Claude Monet “Boulevard des Capucines”
Обычный парижский бульвар, нарисованный обычным импрессионистом. Вся палитра серых оттенков – от безучастного жемчужного до разбитого в небе яичного желтка.
Посредине – ровный ряд голых (зима, поздняя осень) деревьев таких аккуратных и таких центровых, что подсонательно думаешь о них, как о женском межножье. Их резкая, вскипающая вертикаль упирается в небо, прописанное горизонтальными мазками.

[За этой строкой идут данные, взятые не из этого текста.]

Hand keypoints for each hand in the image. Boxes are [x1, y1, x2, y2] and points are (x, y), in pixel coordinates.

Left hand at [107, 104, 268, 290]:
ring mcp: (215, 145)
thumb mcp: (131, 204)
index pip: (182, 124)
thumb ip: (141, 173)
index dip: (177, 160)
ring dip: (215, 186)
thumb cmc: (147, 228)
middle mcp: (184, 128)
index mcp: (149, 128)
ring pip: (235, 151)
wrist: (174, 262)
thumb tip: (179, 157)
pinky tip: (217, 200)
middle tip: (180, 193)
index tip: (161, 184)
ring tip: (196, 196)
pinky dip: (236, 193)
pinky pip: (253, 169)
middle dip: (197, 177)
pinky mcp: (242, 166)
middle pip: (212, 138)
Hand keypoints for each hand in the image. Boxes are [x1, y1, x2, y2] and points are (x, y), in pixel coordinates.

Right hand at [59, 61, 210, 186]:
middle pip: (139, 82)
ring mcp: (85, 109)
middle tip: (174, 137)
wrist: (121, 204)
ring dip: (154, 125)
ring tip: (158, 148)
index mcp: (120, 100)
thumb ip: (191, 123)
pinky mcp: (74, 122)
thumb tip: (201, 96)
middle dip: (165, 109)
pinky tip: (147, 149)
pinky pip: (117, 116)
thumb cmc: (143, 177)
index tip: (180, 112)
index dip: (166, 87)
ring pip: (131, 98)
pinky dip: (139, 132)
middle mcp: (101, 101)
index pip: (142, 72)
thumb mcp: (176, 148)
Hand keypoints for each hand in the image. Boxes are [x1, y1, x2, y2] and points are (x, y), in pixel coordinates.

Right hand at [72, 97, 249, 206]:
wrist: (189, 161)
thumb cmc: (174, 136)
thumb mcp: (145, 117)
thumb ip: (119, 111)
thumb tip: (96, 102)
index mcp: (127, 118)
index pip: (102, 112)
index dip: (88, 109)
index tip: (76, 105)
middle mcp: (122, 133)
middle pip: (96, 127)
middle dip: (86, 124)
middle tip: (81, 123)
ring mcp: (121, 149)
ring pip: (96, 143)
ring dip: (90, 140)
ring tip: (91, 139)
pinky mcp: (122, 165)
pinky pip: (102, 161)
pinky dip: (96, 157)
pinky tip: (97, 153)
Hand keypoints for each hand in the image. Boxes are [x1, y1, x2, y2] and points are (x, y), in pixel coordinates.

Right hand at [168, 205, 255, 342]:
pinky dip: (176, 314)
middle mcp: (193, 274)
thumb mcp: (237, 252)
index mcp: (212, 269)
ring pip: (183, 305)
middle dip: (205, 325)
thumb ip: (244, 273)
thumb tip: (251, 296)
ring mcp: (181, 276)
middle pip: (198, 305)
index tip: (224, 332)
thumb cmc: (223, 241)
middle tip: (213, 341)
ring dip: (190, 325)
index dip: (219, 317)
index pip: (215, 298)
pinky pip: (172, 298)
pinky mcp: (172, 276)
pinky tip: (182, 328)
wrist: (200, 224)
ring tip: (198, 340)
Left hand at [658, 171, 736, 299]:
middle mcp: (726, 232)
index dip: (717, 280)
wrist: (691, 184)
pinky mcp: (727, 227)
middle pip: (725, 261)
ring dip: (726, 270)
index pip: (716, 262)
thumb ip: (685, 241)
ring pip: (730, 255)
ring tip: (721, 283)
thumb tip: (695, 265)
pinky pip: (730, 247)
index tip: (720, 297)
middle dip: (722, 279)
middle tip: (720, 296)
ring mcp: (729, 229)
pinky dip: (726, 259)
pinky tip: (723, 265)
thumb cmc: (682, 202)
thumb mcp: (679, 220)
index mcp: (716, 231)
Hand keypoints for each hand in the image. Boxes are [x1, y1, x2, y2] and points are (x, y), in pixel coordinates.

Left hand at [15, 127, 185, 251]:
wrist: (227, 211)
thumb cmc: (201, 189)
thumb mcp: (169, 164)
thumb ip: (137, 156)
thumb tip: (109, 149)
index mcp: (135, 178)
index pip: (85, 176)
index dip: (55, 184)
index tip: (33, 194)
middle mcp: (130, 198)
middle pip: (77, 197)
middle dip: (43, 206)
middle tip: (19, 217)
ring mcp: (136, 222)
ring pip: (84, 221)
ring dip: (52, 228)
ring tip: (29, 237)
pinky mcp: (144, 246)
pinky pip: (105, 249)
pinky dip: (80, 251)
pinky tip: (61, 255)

Слева – два типичных парижских дома (самое яркое пятно на картине), слева – словно бы обрезанная рамка композиции, левых домов не видно. Левые дома видны только в перспективе, едва-едва обозначенные контурами и нарушающие стройность перспективы. Внизу – обилие спешащих людей, кэбов, афишных тумб. Поверхность бульвара зеркальна – то есть, мокра, срифмована с небом. Такое ощущение, что люди скользят по ней как водомерки.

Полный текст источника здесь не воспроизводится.